Instructions:Preheat the oven to 250 degrees F. Chop the nuts into small chunks and pieces using a knife. You can use a blender for this, but I've found the blender makes the pieces too small. In a large bowl, stir the nuts, coconut flakes, chia seeds and cocoa powder together. Add the maple syrup, coconut oil (melted if you buy solid coconut oil), vanilla extract and sea salt, and stir together until combined. Place the granola on a baking sheet on an oven tray, and bake for ~2.5 - 3 hours, stirring every half hour. Pull out of the oven, let cool for 15 minutes, and then add the chopped dark chocolate.
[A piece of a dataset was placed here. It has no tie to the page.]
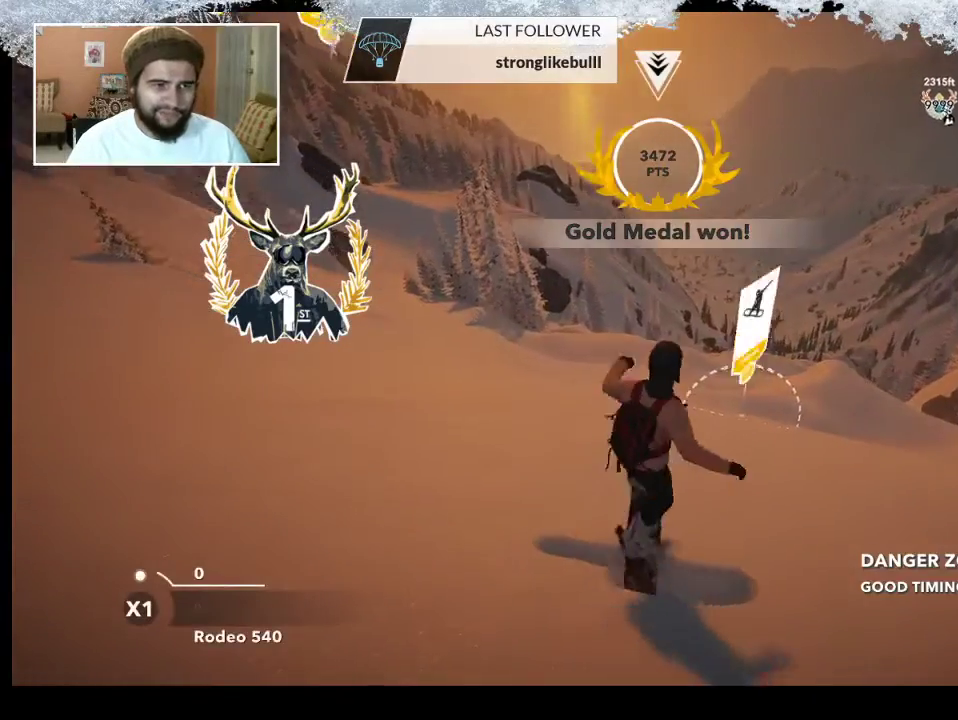
{"buttons": ["R2"], "left_stick": "center", "right_stick": "center", "events": [[100, "left_stick", "up-right"], [467, "left_stick", "center"], [500, "R2", "down"]]}
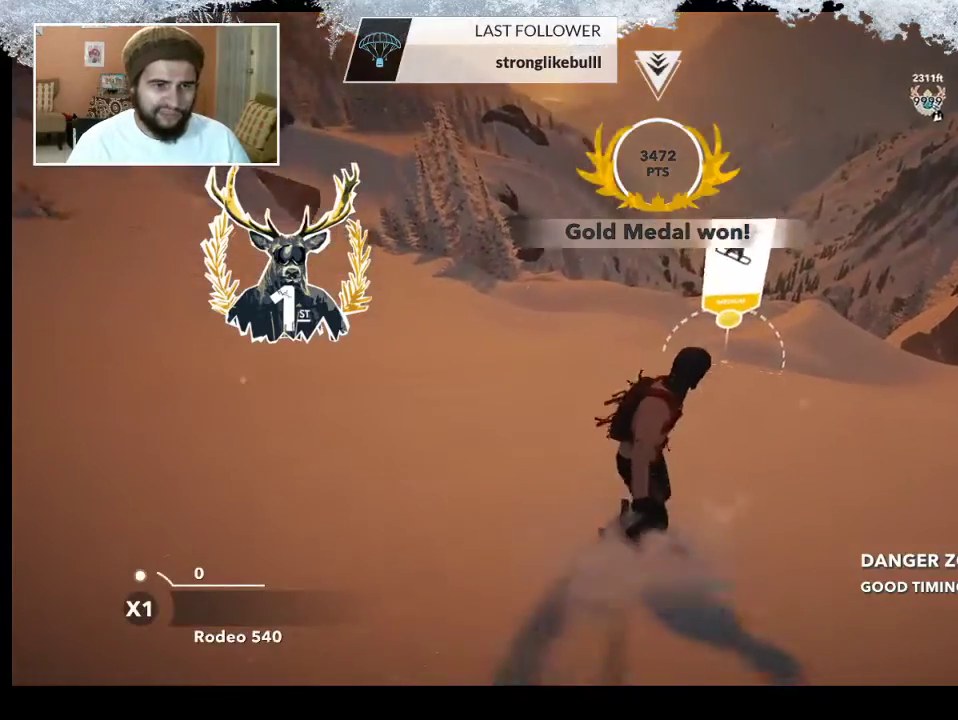
{"buttons": [], "left_stick": "down-right", "right_stick": "center", "events": [[367, "R2", "up"], [367, "left_stick", "down-right"]]}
Once the granola is cool, put in a ziploc bag and store in the refrigerator. Here are some ways you can enjoy this granola:

  • Eat as a cereal. I like this nut granola with coconut or almond milk and mixed fruit (blueberries, strawberries, bananas, etc...). 

  • Eat right out of the bag for a snack. It's delicious!

  • Add ontop of chia pudding and mixed fruit (blueberries, strawberries, bananas, etc...).